Il telaio passerà da essere una semplice cornice utile per distendere e rendere lavorabile il tessuto alla struttura che fondamentalmente è ancora oggi, con l’uso dei licci e della bocca d’ordito.
Altra tecnologia complementare all’agricoltura è quella legata alla gestione delle acque: dalla Mesopotamia e dalle altre zone dove la prima richiedeva una costante irrigazione si diffusero tecniche per la conduzione e il trasporto di una risorsa finita come quella idrica. Tra il 5.000 e il 3.000 a.C. norie e altri sistemi di sollevamento, ma anche canali e serbatoi, sono perfezionati, e permettono lo stoccaggio e lo spostamento dell’acqua.

L’agricoltura si diffuse particolarmente nelle aree a clima mediterraneo, caratterizzate da alternanza di estati calde, inverni freddi e stagioni intermedie umide. La vita dell’uomo fu pesantemente segnata dalle stagioni, con distinzione tra quelle nelle quali era necessario il suo lavoro e quelle nelle quali, di conseguenza, poté dedicarsi ad altre attività. Nascono le occupazioni artigianali, alle quali l’uomo si applicherà in modo continuativo quando disporrà di un sufficiente surplus alimentare.
Come si diceva, in corrispondenza del passaggio tra preistoria e storia si situa l’inizio delle lavorazioni dei metalli. Il primo metallo a essere utilizzato proficuamente fu il rame, e al momento attuale, salvo altri possibili ritrovamenti le cui datazioni ancora non sono unanimemente accettate, il primo reperto in rame noto è l’ascia di Ötzi, la mummia ritrovata sul ghiacciaio del Similaun (tra Italia e Austria) nel 1991, e risalente al 3.330 a.C. circa.

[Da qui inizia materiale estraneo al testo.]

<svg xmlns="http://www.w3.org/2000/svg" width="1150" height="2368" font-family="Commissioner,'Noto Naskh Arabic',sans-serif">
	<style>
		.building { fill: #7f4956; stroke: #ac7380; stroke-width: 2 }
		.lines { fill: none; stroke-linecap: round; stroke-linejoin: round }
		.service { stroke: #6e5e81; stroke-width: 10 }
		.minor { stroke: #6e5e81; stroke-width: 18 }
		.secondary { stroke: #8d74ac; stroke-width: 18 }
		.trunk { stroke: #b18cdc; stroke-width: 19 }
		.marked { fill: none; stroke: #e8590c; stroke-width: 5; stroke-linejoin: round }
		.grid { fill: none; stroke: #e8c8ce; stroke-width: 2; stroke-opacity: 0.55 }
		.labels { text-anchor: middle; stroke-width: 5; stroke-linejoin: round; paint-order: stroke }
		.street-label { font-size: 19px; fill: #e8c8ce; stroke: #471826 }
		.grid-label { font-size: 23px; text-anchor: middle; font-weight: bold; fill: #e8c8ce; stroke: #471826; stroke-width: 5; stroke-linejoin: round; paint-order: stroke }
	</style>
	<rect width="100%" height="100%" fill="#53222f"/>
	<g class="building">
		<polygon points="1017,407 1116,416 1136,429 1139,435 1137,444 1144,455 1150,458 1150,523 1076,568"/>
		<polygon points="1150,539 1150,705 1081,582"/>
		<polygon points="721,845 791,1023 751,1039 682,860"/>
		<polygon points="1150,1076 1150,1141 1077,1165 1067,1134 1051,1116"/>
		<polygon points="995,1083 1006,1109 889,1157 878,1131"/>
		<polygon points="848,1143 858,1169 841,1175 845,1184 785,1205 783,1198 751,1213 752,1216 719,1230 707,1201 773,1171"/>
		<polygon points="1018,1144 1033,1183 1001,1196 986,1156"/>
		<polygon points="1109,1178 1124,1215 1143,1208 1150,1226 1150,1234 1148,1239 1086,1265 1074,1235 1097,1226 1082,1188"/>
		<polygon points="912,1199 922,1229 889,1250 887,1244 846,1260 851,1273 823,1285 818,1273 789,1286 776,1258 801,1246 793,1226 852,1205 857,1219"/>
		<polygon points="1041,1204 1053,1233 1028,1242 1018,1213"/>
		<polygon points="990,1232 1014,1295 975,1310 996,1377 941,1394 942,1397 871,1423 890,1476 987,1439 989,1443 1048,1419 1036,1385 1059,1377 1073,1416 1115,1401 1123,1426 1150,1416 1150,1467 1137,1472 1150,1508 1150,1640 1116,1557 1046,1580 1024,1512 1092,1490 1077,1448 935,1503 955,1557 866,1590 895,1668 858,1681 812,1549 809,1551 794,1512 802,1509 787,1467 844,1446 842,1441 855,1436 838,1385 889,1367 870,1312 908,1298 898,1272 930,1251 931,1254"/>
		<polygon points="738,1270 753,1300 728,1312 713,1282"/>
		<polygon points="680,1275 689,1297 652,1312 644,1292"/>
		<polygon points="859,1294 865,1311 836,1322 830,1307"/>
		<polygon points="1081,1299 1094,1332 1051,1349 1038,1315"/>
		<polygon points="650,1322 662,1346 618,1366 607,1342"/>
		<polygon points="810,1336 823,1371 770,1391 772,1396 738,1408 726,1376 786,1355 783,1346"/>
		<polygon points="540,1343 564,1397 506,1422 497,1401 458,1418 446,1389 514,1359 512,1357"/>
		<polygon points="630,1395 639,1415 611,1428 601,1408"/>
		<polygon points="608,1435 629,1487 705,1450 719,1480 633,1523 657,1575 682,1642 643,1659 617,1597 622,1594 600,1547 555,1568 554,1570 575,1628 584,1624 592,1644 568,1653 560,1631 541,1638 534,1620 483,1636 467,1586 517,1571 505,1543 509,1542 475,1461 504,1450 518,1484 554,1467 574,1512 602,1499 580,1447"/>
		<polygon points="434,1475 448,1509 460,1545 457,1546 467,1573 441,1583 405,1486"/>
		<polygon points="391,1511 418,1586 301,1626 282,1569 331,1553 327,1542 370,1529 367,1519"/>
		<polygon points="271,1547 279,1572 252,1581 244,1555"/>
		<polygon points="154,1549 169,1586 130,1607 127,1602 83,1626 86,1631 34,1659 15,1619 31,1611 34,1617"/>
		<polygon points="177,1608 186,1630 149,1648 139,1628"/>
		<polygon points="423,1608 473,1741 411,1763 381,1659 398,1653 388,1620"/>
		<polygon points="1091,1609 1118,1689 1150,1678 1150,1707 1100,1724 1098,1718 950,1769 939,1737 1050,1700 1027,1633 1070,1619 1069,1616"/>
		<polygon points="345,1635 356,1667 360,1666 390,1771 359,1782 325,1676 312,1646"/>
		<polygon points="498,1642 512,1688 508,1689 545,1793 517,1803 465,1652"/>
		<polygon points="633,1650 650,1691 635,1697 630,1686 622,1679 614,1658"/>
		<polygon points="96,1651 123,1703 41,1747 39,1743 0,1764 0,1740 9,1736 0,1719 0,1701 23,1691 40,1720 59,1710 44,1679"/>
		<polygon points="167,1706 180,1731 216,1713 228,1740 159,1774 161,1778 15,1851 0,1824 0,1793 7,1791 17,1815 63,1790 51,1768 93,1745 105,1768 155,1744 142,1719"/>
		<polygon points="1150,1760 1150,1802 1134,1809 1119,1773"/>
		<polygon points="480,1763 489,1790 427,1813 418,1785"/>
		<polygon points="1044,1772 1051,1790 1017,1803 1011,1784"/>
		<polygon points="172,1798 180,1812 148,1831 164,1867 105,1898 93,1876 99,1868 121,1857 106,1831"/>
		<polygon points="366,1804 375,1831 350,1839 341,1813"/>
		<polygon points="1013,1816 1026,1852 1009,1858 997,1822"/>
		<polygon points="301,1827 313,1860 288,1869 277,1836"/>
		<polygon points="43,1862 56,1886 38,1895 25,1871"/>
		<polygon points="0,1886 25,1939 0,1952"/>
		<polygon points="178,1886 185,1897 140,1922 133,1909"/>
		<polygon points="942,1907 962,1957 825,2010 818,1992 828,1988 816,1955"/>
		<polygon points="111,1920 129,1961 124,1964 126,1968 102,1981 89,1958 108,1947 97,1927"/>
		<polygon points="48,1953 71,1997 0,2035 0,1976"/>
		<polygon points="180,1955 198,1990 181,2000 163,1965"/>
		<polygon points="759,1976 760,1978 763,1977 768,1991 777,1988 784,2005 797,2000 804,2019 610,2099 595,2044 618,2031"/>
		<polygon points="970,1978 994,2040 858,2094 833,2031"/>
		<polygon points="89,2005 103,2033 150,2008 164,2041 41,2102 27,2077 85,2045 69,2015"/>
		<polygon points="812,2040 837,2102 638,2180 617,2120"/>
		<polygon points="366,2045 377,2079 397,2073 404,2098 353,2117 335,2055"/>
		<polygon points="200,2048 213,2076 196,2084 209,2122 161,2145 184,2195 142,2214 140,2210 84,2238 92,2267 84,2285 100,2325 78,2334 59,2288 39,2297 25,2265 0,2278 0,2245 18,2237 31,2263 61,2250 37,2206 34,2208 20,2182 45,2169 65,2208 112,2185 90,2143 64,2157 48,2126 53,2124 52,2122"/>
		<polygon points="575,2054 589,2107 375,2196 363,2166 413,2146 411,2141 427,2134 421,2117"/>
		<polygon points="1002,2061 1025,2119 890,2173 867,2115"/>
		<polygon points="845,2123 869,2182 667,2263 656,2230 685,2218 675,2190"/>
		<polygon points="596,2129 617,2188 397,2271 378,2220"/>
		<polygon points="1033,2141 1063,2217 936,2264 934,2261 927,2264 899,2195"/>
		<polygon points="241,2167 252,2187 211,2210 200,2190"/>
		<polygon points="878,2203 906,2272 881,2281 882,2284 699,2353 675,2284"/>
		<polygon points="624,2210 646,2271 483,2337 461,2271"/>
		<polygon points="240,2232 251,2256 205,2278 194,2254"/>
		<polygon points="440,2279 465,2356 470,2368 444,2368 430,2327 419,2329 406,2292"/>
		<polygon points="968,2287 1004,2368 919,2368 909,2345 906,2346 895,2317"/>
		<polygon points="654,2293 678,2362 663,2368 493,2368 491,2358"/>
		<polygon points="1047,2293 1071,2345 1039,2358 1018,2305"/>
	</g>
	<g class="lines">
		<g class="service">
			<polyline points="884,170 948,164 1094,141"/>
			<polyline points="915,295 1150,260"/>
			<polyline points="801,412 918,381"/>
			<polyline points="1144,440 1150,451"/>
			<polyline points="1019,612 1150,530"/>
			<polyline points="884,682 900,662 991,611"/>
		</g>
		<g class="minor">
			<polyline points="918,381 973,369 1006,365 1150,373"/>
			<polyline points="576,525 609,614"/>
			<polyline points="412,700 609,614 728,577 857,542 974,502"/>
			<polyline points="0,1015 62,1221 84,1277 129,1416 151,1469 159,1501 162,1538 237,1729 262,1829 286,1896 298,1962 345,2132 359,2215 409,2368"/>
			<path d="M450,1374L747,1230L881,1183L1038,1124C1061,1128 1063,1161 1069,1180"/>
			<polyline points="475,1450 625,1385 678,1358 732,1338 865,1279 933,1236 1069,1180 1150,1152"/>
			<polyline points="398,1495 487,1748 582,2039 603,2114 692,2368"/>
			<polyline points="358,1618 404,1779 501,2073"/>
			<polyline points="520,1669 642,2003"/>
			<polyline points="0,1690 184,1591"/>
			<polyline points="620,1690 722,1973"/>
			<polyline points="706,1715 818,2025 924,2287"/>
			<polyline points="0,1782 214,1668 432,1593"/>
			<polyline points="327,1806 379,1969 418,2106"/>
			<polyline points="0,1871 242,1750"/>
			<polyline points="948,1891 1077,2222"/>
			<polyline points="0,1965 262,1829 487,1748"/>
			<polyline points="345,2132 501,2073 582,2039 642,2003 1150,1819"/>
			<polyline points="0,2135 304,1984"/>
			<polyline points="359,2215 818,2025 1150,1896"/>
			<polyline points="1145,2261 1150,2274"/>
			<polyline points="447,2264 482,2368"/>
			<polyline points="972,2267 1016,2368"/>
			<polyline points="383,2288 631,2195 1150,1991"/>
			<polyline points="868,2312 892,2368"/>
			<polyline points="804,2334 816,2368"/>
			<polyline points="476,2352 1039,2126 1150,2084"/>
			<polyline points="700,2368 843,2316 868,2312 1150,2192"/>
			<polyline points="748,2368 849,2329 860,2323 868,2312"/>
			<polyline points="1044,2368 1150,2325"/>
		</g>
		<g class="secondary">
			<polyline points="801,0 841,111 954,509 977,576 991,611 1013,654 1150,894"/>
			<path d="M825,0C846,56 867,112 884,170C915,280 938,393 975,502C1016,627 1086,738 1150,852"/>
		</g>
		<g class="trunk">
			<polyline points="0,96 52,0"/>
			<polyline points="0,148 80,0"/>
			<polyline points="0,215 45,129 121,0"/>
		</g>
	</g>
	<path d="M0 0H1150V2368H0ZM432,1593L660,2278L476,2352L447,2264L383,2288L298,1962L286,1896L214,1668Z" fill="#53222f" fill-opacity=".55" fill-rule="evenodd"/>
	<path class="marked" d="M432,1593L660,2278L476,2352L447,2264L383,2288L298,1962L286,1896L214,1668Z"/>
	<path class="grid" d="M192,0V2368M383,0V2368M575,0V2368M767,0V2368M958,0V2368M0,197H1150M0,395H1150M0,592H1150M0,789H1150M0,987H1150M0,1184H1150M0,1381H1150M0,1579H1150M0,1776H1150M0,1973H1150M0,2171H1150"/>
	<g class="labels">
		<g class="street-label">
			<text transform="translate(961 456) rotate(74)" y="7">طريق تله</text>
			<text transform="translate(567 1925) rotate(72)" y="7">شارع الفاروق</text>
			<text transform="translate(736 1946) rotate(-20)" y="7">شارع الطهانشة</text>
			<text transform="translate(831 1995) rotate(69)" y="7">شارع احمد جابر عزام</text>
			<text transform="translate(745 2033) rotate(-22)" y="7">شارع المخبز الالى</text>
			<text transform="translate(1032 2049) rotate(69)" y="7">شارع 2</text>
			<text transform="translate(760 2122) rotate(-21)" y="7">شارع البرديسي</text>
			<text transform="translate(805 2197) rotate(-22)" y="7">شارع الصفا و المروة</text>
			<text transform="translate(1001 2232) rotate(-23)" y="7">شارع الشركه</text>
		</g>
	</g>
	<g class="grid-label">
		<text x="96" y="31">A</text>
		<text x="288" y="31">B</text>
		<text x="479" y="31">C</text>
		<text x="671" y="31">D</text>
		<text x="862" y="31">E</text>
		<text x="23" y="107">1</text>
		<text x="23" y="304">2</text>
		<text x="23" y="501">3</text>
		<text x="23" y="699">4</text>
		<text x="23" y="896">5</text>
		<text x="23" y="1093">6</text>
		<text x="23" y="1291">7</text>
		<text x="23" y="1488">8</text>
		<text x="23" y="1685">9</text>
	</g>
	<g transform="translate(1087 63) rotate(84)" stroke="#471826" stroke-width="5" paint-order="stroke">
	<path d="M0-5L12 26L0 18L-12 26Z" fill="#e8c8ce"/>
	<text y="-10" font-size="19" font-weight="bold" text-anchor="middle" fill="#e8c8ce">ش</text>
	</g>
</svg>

La scelta ricadde sul rame a partire dalla lavorazione del rame nativo, non così frequente in natura, ma utile per far prendere confidenza all’uomo a questo metallo, con il quale si fabbricavano utensili per battitura; poi, fu prodotto per mezzo di forni che raggiungevano temperature attorno ai 700° C. La produzione aumentò notevolmente quando ci si approssimò ai 1.000° C.
In maniera quasi casuale, poi, l’uomo comprese che “impurità” incluse nella fusione potevano essere alle volte dannose, come nel caso del piombo (che rende il prodotto della fusione troppo malleabile), e altre molto utili, come per lo stagno (che dava un risultato robusto e malleabile).
Il ferro, con il suo alto punto di fusione (1439° C) fu utilizzato per ultimo, anche se prima il “metallo celeste”, ossia il ferro nativo derivante dai meteoriti, era a disposizione e fu utilizzato da millenni.